WORK REQUIRED: Please reproduce the data in its entirety, word for word.

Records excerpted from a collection
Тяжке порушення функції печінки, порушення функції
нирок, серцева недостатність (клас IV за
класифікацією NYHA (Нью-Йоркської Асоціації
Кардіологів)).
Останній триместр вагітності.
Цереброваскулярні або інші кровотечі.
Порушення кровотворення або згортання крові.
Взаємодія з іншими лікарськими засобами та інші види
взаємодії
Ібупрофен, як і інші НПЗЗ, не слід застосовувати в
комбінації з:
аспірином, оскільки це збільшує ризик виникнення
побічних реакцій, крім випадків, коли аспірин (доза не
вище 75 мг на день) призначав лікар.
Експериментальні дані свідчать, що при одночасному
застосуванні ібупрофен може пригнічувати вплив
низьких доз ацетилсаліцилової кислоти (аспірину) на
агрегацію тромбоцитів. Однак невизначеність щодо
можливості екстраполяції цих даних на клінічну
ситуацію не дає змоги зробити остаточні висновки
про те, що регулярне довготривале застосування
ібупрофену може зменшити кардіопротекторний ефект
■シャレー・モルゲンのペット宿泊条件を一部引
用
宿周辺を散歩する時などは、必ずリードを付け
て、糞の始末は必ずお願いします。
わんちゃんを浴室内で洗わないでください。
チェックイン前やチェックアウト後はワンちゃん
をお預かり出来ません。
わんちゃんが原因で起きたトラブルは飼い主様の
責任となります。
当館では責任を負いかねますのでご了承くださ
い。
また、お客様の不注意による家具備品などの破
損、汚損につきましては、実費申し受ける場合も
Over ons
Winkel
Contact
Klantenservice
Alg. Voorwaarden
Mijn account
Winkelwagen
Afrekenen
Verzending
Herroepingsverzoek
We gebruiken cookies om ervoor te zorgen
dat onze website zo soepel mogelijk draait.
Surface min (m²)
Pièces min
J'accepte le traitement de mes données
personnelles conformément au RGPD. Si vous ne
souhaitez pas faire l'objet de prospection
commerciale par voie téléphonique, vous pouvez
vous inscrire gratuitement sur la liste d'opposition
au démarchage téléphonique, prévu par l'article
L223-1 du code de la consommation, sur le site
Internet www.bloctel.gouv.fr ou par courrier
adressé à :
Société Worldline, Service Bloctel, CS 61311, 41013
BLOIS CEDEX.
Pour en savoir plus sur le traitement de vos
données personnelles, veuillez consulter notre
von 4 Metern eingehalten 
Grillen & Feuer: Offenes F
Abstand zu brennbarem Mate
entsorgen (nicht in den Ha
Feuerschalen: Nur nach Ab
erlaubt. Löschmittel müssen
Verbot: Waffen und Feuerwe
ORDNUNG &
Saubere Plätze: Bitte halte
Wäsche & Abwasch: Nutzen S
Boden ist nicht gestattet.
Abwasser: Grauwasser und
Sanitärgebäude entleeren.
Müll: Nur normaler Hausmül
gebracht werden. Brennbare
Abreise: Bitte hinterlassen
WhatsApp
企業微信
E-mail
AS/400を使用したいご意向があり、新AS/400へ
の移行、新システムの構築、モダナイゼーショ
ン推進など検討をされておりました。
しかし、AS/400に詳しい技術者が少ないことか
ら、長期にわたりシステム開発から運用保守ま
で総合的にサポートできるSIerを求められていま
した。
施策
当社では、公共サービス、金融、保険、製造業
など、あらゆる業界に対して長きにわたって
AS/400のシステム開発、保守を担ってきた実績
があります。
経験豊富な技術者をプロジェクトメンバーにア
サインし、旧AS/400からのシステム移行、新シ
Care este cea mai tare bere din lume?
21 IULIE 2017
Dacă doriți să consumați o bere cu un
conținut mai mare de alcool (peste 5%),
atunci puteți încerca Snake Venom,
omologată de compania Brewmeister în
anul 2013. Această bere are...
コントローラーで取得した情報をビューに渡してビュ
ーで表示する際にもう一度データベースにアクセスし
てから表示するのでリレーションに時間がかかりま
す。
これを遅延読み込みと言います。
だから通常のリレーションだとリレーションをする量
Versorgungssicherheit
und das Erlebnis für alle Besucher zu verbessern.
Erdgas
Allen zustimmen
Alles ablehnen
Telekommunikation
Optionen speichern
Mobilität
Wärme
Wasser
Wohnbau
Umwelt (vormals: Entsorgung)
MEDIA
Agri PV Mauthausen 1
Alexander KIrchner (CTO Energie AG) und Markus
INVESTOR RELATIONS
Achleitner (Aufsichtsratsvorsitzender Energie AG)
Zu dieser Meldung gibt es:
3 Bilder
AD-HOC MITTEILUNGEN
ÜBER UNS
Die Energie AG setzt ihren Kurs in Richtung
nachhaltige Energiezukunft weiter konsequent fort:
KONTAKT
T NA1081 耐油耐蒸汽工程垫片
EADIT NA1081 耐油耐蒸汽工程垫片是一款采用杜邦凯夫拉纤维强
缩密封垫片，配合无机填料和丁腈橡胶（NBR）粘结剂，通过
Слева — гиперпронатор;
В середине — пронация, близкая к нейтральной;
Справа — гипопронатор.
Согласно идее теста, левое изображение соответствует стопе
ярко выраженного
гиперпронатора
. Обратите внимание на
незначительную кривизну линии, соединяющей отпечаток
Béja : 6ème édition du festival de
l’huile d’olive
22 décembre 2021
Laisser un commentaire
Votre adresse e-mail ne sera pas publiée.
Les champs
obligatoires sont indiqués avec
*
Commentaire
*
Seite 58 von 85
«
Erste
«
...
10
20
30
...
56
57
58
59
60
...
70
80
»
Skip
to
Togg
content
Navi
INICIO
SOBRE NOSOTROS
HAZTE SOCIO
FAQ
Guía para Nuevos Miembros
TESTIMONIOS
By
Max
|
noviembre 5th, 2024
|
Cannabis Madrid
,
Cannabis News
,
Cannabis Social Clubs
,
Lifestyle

RESULT OF THE EXERCISE:
Тяжке порушення функції печінки, порушення функції
нирок, серцева недостатність (клас IV за
класифікацією NYHA (Нью-Йоркської Асоціації
Кардіологів)).
Останній триместр вагітності.
Цереброваскулярні або інші кровотечі.
Порушення кровотворення або згортання крові.
Взаємодія з іншими лікарськими засобами та інші види
взаємодії
Ібупрофен, як і інші НПЗЗ, не слід застосовувати в
комбінації з:
аспірином, оскільки це збільшує ризик виникнення
побічних реакцій, крім випадків, коли аспірин (доза не
вище 75 мг на день) призначав лікар.
Експериментальні дані свідчать, що при одночасному
застосуванні ібупрофен може пригнічувати вплив
низьких доз ацетилсаліцилової кислоти (аспірину) на
агрегацію тромбоцитів. Однак невизначеність щодо
можливості екстраполяції цих даних на клінічну
ситуацію не дає змоги зробити остаточні висновки
про те, що регулярне довготривале застосування
ібупрофену може зменшити кардіопротекторний ефект
■シャレー・モルゲンのペット宿泊条件を一部引
用
宿周辺を散歩する時などは、必ずリードを付け
て、糞の始末は必ずお願いします。
わんちゃんを浴室内で洗わないでください。
チェックイン前やチェックアウト後はワンちゃん
をお預かり出来ません。
わんちゃんが原因で起きたトラブルは飼い主様の
責任となります。
当館では責任を負いかねますのでご了承くださ
い。
また、お客様の不注意による家具備品などの破
損、汚損につきましては、実費申し受ける場合も
Over ons
Winkel
Contact
Klantenservice
Alg. Voorwaarden
Mijn account
Winkelwagen
Afrekenen
Verzending
Herroepingsverzoek
We gebruiken cookies om ervoor te zorgen
dat onze website zo soepel mogelijk draait.
Surface min (m²)
Pièces min
J'accepte le traitement de mes données
personnelles conformément au RGPD. Si vous ne
souhaitez pas faire l'objet de prospection
commerciale par voie téléphonique, vous pouvez
vous inscrire gratuitement sur la liste d'opposition
au démarchage téléphonique, prévu par l'article
L223-1 du code de la consommation, sur le site
Internet www.bloctel.gouv.fr ou par courrier
adressé à :
Société Worldline, Service Bloctel, CS 61311, 41013
BLOIS CEDEX.
Pour en savoir plus sur le traitement de vos
données personnelles, veuillez consulter notre
von 4 Metern eingehalten 
Grillen & Feuer: Offenes F
Abstand zu brennbarem Mate
entsorgen (nicht in den Ha
Feuerschalen: Nur nach Ab
erlaubt. Löschmittel müssen
Verbot: Waffen und Feuerwe
ORDNUNG &
Saubere Plätze: Bitte halte
Wäsche & Abwasch: Nutzen S
Boden ist nicht gestattet.
Abwasser: Grauwasser und
Sanitärgebäude entleeren.
Müll: Nur normaler Hausmül
gebracht werden. Brennbare
Abreise: Bitte hinterlassen
WhatsApp
企業微信
E-mail
AS/400を使用したいご意向があり、新AS/400へ
の移行、新システムの構築、モダナイゼーショ
ン推進など検討をされておりました。
しかし、AS/400に詳しい技術者が少ないことか
ら、長期にわたりシステム開発から運用保守ま
で総合的にサポートできるSIerを求められていま
した。
施策
当社では、公共サービス、金融、保険、製造業
など、あらゆる業界に対して長きにわたって
AS/400のシステム開発、保守を担ってきた実績
があります。
経験豊富な技術者をプロジェクトメンバーにア
サインし、旧AS/400からのシステム移行、新シ
Care este cea mai tare bere din lume?
21 IULIE 2017
Dacă doriți să consumați o bere cu un
conținut mai mare de alcool (peste 5%),
atunci puteți încerca Snake Venom,
omologată de compania Brewmeister în
anul 2013. Această bere are...
コントローラーで取得した情報をビューに渡してビュ
ーで表示する際にもう一度データベースにアクセスし
てから表示するのでリレーションに時間がかかりま
す。
これを遅延読み込みと言います。
だから通常のリレーションだとリレーションをする量
Versorgungssicherheit
und das Erlebnis für alle Besucher zu verbessern.
Erdgas
Allen zustimmen
Alles ablehnen
Telekommunikation
Optionen speichern
Mobilität
Wärme
Wasser
Wohnbau
Umwelt (vormals: Entsorgung)
MEDIA
Agri PV Mauthausen 1
Alexander KIrchner (CTO Energie AG) und Markus
INVESTOR RELATIONS
Achleitner (Aufsichtsratsvorsitzender Energie AG)
Zu dieser Meldung gibt es:
3 Bilder
AD-HOC MITTEILUNGEN
ÜBER UNS
Die Energie AG setzt ihren Kurs in Richtung
nachhaltige Energiezukunft weiter konsequent fort:
KONTAKT
T NA1081 耐油耐蒸汽工程垫片
EADIT NA1081 耐油耐蒸汽工程垫片是一款采用杜邦凯夫拉纤维强
缩密封垫片，配合无机填料和丁腈橡胶（NBR）粘结剂，通过
Слева — гиперпронатор;
В середине — пронация, близкая к нейтральной;
Справа — гипопронатор.
Согласно идее теста, левое изображение соответствует стопе
ярко выраженного
гиперпронатора
. Обратите внимание на
незначительную кривизну линии, соединяющей отпечаток
Béja : 6ème édition du festival de
l’huile d’olive
22 décembre 2021
Laisser un commentaire
Votre adresse e-mail ne sera pas publiée.
Les champs
obligatoires sont indiqués avec
*
Commentaire
*
Seite 58 von 85
«
Erste
«
...
10
20
30
...
56
57
58
59
60
...
70
80
»
Skip
to
Togg
content
Navi
INICIO
SOBRE NOSOTROS
HAZTE SOCIO
FAQ
Guía para Nuevos Miembros
TESTIMONIOS
By
Max
|
noviembre 5th, 2024
|
Cannabis Madrid
,
Cannabis News
,
Cannabis Social Clubs
,
Lifestyle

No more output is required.